<<<<
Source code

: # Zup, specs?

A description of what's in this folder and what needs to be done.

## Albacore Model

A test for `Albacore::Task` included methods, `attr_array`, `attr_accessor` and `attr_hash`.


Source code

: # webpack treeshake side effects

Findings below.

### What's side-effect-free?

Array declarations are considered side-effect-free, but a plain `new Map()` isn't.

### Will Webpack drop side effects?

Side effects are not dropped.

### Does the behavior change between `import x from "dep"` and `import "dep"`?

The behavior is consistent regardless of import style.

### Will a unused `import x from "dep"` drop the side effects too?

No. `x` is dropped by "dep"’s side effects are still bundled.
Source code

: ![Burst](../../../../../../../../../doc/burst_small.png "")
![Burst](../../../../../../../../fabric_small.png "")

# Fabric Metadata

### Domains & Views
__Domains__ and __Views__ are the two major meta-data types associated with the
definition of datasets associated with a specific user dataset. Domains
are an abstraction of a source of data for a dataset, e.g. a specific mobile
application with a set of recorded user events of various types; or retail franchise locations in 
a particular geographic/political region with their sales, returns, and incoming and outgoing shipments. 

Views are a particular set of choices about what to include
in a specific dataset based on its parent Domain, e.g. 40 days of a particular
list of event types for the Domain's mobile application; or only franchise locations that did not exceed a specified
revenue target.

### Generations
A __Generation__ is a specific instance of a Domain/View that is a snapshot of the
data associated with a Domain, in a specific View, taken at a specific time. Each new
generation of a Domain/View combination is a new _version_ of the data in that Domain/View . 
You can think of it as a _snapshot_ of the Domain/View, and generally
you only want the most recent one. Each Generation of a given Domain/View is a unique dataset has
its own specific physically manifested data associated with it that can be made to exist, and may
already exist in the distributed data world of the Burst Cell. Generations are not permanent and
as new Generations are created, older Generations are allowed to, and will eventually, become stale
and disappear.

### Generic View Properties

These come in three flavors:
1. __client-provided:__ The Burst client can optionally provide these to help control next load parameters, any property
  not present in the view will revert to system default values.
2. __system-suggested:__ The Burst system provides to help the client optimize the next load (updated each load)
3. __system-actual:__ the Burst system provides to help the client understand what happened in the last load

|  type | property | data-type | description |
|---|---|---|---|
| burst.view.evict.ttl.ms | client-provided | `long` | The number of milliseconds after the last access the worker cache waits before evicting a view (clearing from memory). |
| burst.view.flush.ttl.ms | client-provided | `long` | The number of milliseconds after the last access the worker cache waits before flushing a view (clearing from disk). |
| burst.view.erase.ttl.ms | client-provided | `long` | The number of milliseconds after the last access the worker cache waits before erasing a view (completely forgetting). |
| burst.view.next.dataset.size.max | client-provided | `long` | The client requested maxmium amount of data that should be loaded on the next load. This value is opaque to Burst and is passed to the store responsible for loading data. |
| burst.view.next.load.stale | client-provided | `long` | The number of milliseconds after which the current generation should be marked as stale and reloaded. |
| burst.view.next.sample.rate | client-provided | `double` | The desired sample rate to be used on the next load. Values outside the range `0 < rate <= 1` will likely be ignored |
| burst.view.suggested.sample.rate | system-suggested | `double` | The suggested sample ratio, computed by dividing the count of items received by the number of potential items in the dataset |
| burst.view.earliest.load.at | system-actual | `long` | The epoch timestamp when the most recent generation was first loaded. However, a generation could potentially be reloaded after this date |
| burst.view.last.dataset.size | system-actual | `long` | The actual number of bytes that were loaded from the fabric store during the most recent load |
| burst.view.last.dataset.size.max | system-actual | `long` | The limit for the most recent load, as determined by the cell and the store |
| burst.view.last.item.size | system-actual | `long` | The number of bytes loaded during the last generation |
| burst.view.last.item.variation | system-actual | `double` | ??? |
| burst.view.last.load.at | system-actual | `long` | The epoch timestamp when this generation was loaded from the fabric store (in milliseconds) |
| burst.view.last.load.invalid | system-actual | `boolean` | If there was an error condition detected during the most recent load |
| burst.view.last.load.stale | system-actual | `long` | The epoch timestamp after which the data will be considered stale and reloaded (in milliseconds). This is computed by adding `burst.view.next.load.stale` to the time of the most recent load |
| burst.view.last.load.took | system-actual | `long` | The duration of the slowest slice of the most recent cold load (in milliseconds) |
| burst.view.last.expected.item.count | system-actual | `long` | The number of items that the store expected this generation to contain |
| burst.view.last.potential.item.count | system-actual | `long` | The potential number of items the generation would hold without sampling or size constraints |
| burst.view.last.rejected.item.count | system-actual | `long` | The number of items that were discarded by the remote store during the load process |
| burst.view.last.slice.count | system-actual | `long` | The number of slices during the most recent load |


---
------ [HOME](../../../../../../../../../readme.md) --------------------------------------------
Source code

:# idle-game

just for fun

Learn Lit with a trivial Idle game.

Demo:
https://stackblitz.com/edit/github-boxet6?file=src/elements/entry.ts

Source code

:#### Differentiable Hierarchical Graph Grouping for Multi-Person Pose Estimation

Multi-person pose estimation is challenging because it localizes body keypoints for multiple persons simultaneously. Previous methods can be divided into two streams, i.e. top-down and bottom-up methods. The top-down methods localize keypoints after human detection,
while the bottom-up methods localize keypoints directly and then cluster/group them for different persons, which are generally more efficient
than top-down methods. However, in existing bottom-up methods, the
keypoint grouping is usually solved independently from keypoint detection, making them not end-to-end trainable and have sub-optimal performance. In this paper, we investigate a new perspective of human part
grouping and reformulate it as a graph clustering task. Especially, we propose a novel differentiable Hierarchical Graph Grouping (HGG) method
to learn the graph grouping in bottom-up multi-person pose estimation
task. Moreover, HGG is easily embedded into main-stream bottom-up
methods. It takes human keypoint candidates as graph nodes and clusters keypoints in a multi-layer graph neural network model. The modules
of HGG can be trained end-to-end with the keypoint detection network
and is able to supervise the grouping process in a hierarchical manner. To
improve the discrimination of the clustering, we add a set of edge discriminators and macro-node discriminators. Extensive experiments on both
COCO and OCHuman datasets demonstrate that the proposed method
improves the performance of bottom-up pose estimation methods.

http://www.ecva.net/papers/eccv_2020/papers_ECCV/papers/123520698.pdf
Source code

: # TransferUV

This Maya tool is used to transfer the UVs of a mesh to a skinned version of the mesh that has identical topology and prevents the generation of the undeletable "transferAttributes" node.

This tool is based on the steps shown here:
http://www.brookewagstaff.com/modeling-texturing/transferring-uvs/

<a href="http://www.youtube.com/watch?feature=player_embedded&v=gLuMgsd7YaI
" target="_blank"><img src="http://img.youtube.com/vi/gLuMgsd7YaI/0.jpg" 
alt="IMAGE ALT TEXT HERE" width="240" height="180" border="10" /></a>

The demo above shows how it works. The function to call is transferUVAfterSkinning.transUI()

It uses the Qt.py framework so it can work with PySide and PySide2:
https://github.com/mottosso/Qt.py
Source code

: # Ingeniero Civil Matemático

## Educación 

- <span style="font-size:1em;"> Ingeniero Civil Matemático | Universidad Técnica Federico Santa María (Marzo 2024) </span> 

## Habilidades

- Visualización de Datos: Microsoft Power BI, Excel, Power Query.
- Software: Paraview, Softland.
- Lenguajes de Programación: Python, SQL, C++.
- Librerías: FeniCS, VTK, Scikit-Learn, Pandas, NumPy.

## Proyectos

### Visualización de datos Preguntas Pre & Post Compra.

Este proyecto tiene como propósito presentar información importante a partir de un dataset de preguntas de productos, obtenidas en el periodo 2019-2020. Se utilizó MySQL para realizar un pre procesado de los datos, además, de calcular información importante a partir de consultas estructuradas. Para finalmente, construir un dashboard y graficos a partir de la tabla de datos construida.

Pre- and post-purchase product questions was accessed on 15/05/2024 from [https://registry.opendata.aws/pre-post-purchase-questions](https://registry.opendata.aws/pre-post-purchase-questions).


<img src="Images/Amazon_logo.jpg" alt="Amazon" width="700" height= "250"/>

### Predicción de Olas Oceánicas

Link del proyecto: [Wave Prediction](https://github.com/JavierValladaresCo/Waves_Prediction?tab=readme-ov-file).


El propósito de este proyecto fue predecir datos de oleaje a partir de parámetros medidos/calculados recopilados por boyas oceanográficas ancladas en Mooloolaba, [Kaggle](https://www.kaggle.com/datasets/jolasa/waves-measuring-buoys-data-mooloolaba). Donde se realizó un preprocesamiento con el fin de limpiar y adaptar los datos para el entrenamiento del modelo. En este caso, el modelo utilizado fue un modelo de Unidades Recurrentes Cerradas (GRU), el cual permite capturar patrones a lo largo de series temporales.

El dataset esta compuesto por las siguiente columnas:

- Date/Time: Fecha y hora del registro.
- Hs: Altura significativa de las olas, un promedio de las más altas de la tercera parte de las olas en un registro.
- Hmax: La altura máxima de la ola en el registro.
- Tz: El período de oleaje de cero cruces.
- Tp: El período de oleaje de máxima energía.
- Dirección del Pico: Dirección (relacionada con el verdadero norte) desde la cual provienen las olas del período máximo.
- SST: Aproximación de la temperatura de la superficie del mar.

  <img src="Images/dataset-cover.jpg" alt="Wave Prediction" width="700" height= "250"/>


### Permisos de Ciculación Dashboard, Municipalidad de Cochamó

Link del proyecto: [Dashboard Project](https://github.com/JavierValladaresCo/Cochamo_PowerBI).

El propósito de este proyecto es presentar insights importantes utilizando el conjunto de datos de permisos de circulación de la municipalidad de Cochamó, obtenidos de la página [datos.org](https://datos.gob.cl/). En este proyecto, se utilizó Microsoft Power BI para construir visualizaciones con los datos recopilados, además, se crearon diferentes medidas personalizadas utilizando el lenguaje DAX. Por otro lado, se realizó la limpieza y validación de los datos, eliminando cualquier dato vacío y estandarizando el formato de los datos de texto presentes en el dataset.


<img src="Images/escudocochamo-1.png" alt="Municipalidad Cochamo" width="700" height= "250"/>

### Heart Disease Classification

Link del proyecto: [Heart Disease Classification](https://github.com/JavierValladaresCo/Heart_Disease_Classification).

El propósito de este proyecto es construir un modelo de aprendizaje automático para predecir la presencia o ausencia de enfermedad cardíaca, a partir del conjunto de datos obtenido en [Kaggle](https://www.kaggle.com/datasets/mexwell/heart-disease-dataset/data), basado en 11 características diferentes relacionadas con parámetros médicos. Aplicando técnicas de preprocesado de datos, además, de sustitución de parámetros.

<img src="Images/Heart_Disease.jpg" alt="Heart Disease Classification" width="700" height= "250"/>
>>>>
## WORK REQUEST
Copy out only the lines above from the one with "the store |" to the one with "load (in milliseconds) |", inclusive, exactly as they stand.

## WRITTEN RESPONSE
| burst.view.last.dataset.size.max | system-actual | `long` | The limit for the most recent load, as determined by the cell and the store |
| burst.view.last.item.size | system-actual | `long` | The number of bytes loaded during the last generation |
| burst.view.last.item.variation | system-actual | `double` | ??? |
| burst.view.last.load.at | system-actual | `long` | The epoch timestamp when this generation was loaded from the fabric store (in milliseconds) |
| burst.view.last.load.invalid | system-actual | `boolean` | If there was an error condition detected during the most recent load |
| burst.view.last.load.stale | system-actual | `long` | The epoch timestamp after which the data will be considered stale and reloaded (in milliseconds). This is computed by adding `burst.view.next.load.stale` to the time of the most recent load |
| burst.view.last.load.took | system-actual | `long` | The duration of the slowest slice of the most recent cold load (in milliseconds) |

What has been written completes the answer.